▼

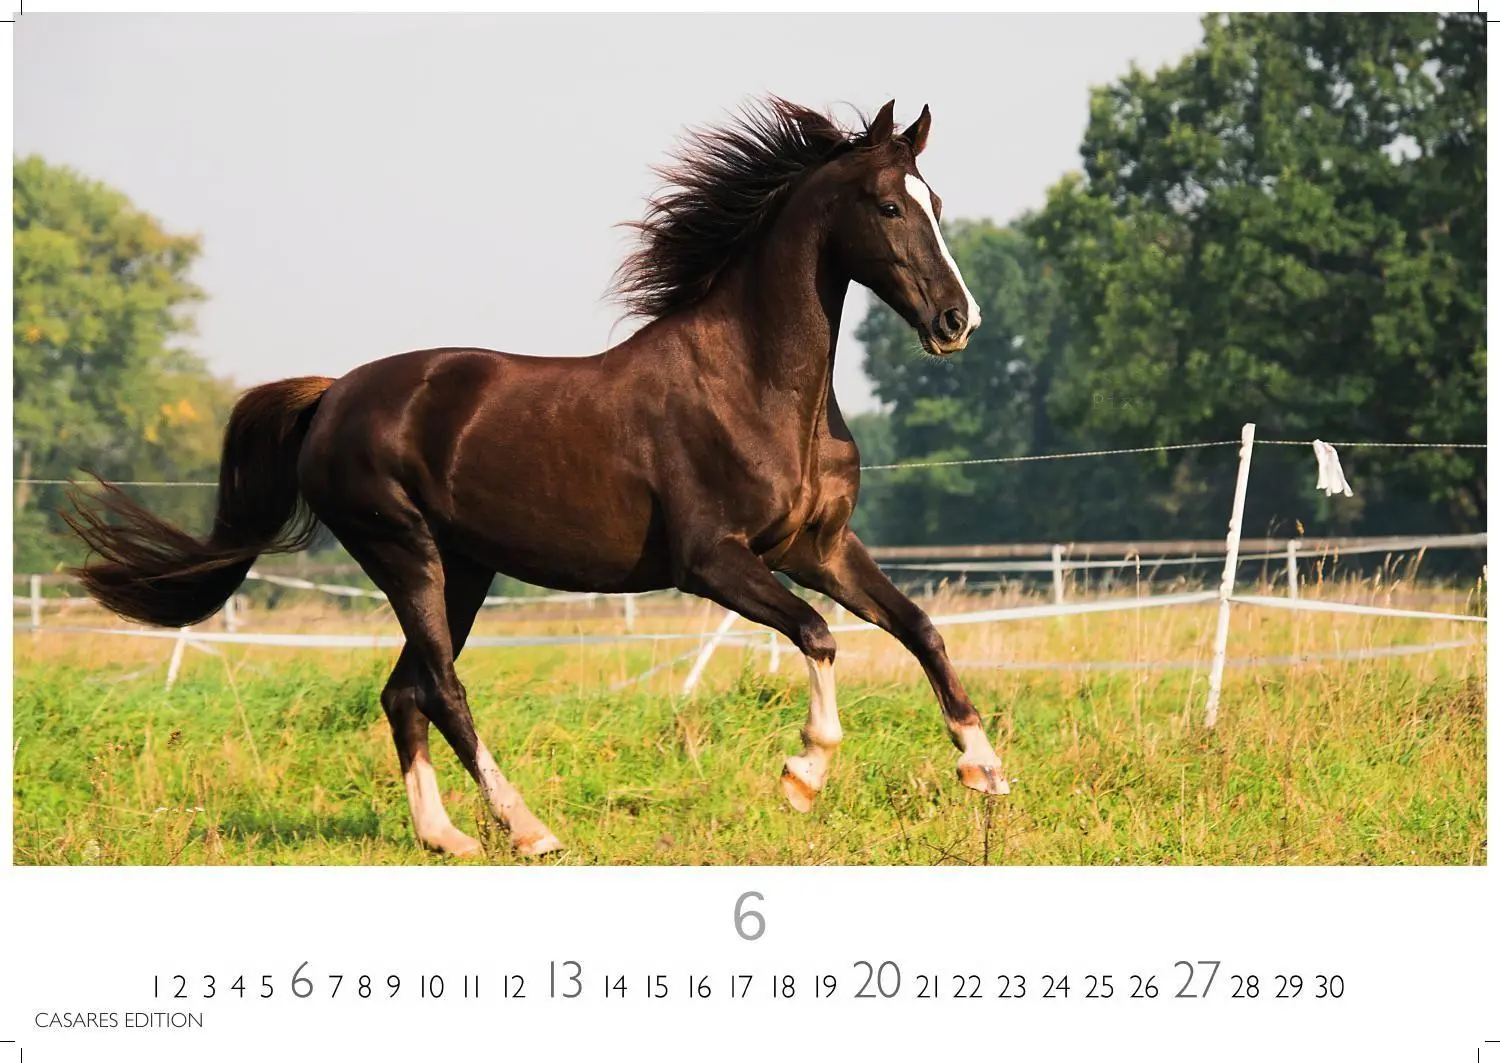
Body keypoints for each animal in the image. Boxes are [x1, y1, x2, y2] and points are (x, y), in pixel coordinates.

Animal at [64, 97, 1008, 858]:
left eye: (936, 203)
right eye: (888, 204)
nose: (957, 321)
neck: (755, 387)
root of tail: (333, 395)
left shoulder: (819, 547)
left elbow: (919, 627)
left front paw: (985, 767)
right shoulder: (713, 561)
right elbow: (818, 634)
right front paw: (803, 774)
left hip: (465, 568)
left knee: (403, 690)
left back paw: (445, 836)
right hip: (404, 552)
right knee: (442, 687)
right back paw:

▲

Transcribe the line that contains "left elbow: (919, 627)" exactly, then each line after it through the end of the material. Nothing else belongs in the output.

### RESPONSE TO THE EXERCISE
left elbow: (919, 627)
left front paw: (985, 767)
right shoulder: (713, 561)
right elbow: (818, 634)
right front paw: (803, 774)
left hip: (465, 568)
left knee: (403, 690)
left back paw: (445, 836)
right hip: (404, 552)
right knee: (442, 687)
right back paw:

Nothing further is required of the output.